Le deuxième acte prend place quelques années plus tard, au milieu des Seventies. Avec l'aide des Pretties Phil May et Wally Waller, Debarge monte son propre groupe, composé de musiciens d'outre-Manche : le guitariste Ed Deane, le claviériste Kevin McAlea (tous deux ex-Bees Make Honey), le bassiste Nigel Griggs (futur Split Enz) et le batteur Tim Reeves (ex-Mungo Jerry). Confortablement installés à Biarritz, les Il Barritz ont l'occasion de donner quelques concerts, notamment en première partie des Sparks à l'Olympia (en 74 ou 75 ?) et au premier festival punk de Mont-de-Marsan en 1976, avant de se dissiper comme s'ils n'avaient jamais existé. Internet reste remarquablement peu bavard à leur sujet. Seule trace de leur existence : ce disque homonyme, produit par May et Waller, sorti dans l'indifférence générale chez la branche française d'Atlantic en 1975, un 45 tours qui en reprend deux chansons sorti la même année, et une apparition sur le Véritables variétés verdâtres de Nino Ferrer en 1977. (Si vous aimez le jeu des six degrés de séparation, le guitariste de Nino, Mickey Finn, a joué avec Phil May au sein des Fallen Angels vers la même période.)

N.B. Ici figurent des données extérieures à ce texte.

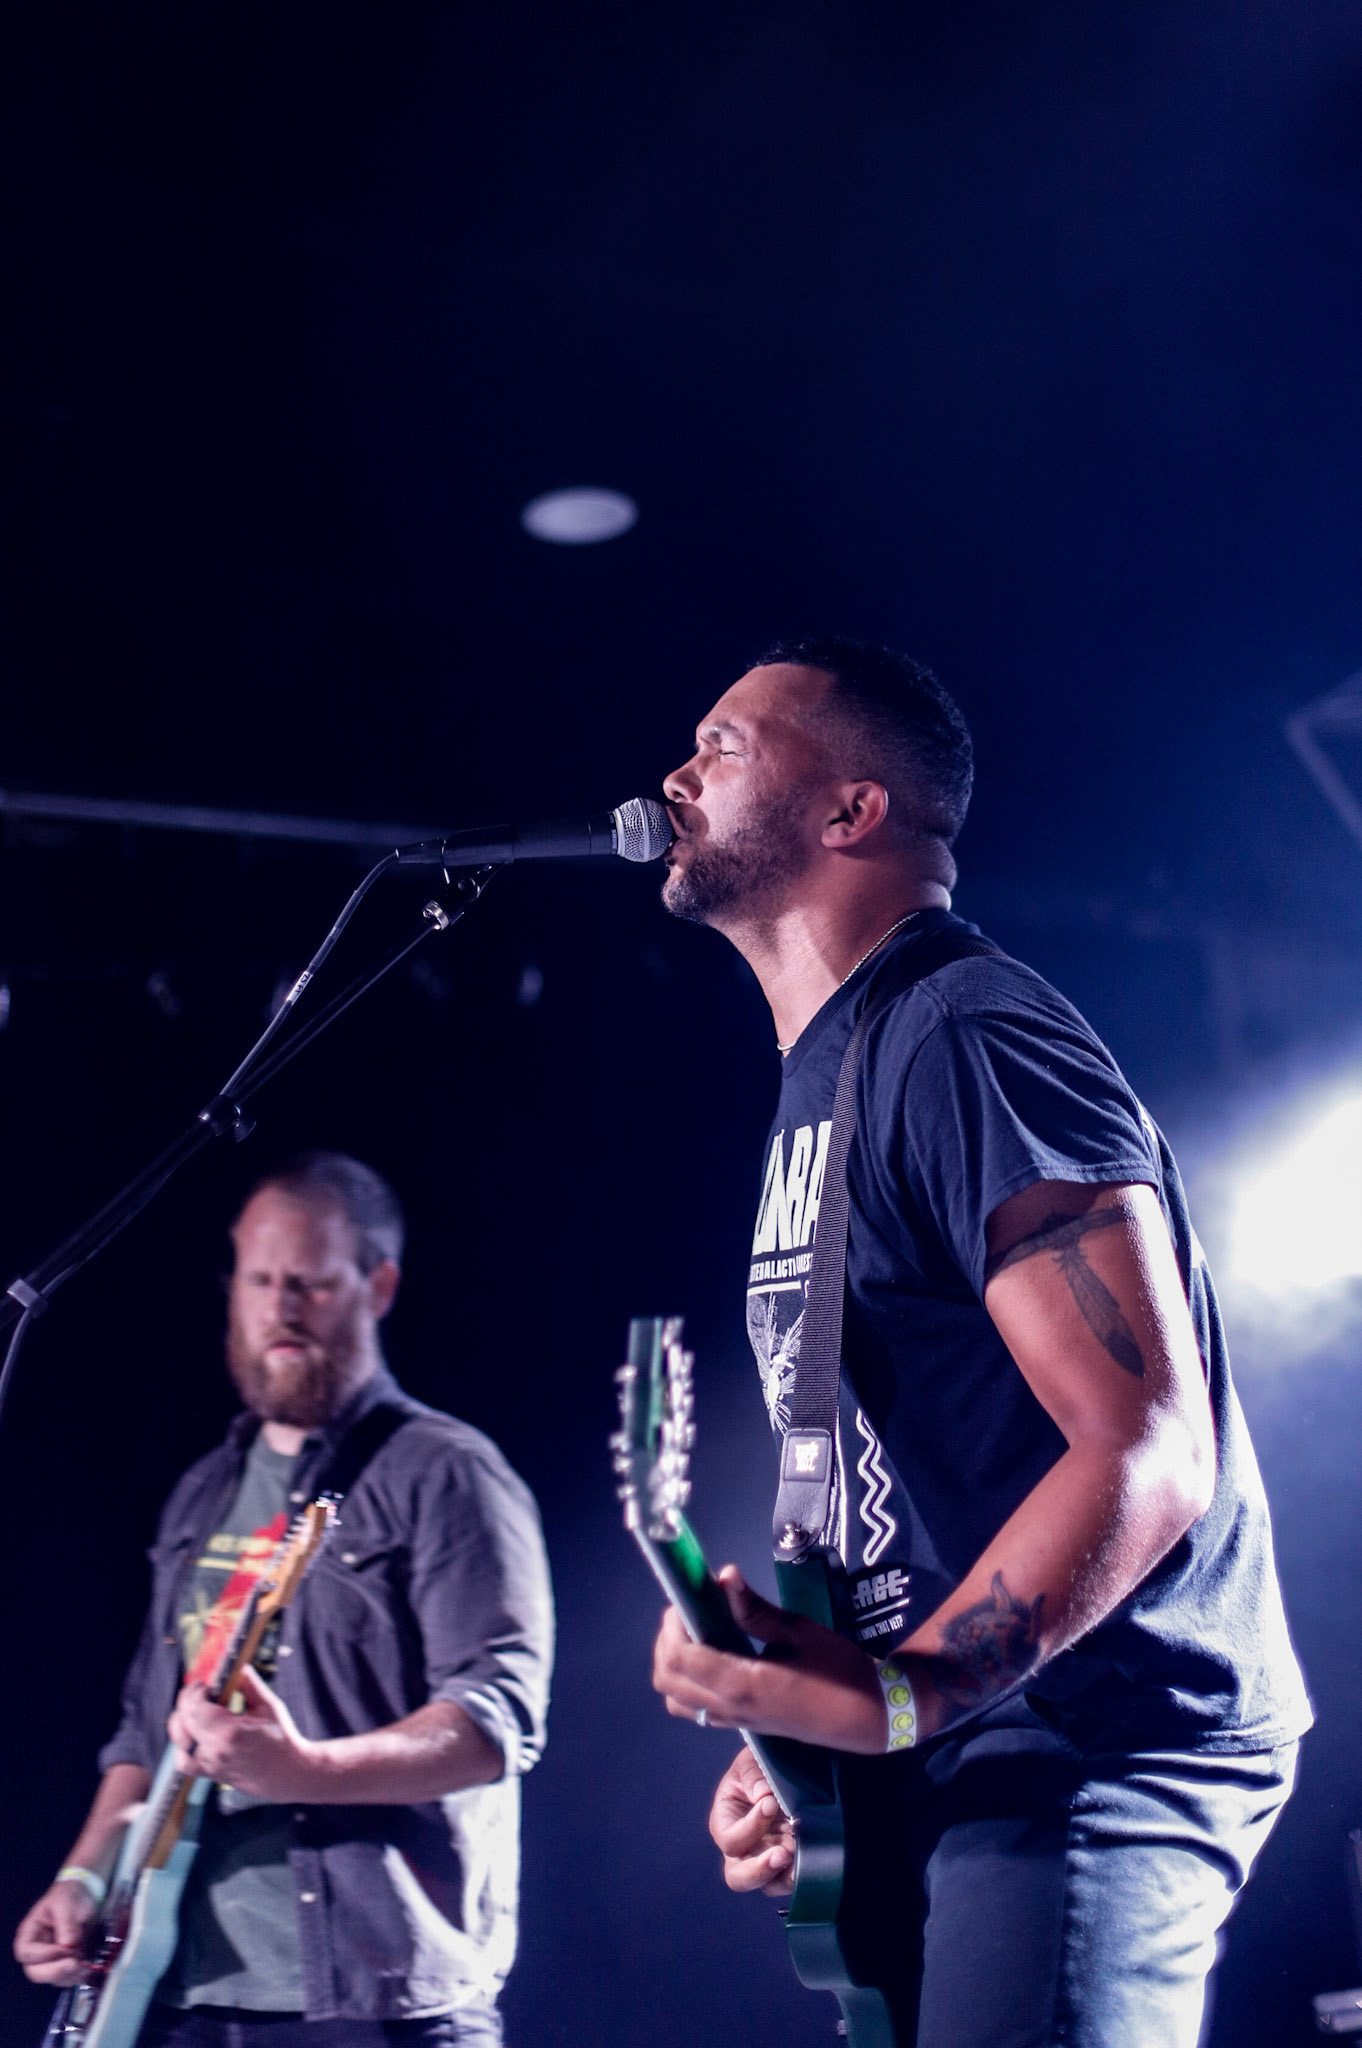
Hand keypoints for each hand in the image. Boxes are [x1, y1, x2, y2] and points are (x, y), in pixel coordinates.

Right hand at [13, 1879, 97, 1984]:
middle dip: (56, 1971)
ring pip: (53, 1979)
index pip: (26, 1952)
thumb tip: (69, 1946)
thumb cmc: (68, 1897)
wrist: (83, 1896)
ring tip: (85, 1965)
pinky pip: (67, 1978)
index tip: (65, 1948)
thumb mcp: (66, 1904)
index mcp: (29, 1933)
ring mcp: (50, 1961)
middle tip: (75, 1963)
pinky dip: (78, 1976)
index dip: (43, 1955)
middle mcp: (36, 1951)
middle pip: (35, 1972)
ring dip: (70, 1976)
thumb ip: (67, 1924)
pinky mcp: (65, 1965)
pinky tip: (89, 1967)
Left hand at [169, 1667, 330, 1801]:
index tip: (206, 1683)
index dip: (196, 1691)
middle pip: (185, 1720)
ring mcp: (211, 1764)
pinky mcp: (210, 1773)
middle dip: (188, 1699)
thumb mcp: (269, 1706)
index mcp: (230, 1732)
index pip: (196, 1707)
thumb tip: (237, 1666)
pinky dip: (181, 1747)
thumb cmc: (281, 1738)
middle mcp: (216, 1750)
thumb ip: (250, 1684)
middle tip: (200, 1689)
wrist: (288, 1773)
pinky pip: (184, 1762)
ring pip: (179, 1740)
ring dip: (182, 1720)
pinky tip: (193, 1735)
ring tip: (195, 1709)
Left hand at [651, 1566, 886, 1751]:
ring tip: (699, 1631)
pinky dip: (690, 1680)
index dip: (672, 1625)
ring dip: (675, 1664)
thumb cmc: (839, 1670)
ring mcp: (734, 1721)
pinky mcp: (743, 1724)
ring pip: (677, 1699)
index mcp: (741, 1685)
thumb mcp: (799, 1631)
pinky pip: (697, 1708)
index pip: (679, 1658)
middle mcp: (729, 1708)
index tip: (688, 1597)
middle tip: (690, 1611)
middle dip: (667, 1641)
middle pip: (667, 1681)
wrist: (868, 1716)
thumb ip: (755, 1609)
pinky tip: (715, 1653)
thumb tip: (723, 1575)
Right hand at [709, 1745, 795, 1896]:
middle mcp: (742, 1848)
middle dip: (759, 1870)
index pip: (731, 1838)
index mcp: (725, 1822)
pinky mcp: (788, 1863)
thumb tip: (763, 1795)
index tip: (771, 1804)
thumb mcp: (750, 1761)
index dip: (750, 1826)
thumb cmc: (759, 1766)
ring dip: (783, 1875)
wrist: (786, 1769)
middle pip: (739, 1876)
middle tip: (782, 1854)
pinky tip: (811, 1863)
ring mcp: (765, 1858)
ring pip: (768, 1885)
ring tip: (799, 1858)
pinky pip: (791, 1879)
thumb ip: (752, 1774)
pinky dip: (800, 1875)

Vous vous en doutez, j'ai appris l'existence d'Il Barritz via les Pretty Things : en l'occurrence, par leur brève mention dans le livret du CD reprenant les chansons de 1969. Je n'en attendais pas grand-chose, pour être franc : on parle souvent des perles oubliées, mais la plupart du temps, un album est oublié pour la bonne et simple raison qu'il est… oubliable. J'ai donc eu droit à une belle petite surprise en tombant sur cette collection de chansons qui, sans être extraordinaires, sont tout de même très agréables et mémorables, avec de beaux morceaux de guitare par-ci par-là et une performance vocale de qualité de la part de Debarge, dans un registre plus hargneux que sur les chansons de 1969 (leur présence à un festival punk n'était donc pas si absurde que ça). Un seul titre fait le lien avec cette époque, le sautillant Vivant et mort qui arrive vers la fin du disque.
Les paroles semblent aussi beaucoup plus terre-à-terre, les deux sujets dominants étant les filles et les voitures. Certains titres les abordent de manière purement festive (L'amour chante, Je tombe) et ce sont ceux qui fonctionnent le moins à mon sens ; d'autres textes, plus insidieux, me semblent plus intéressants, en particulier le Fille de quinze ans qui ouvre l'album sur une tonalité menaçante, presque perverse, bien servi par une guitare grasseyante, ou l'étrange confession de L'Estafetteur.
Il Barritz sera-t-il réédité un jour, comme tant d'autres obscurités du temps béni des vinyles ? Je ne peux que l'espérer : ce n'est certainement pas celle qui le mérite le moins, et ce serait un bel hommage à Debarge, le golden boy rêveur qui nous a quittés dans les années 90.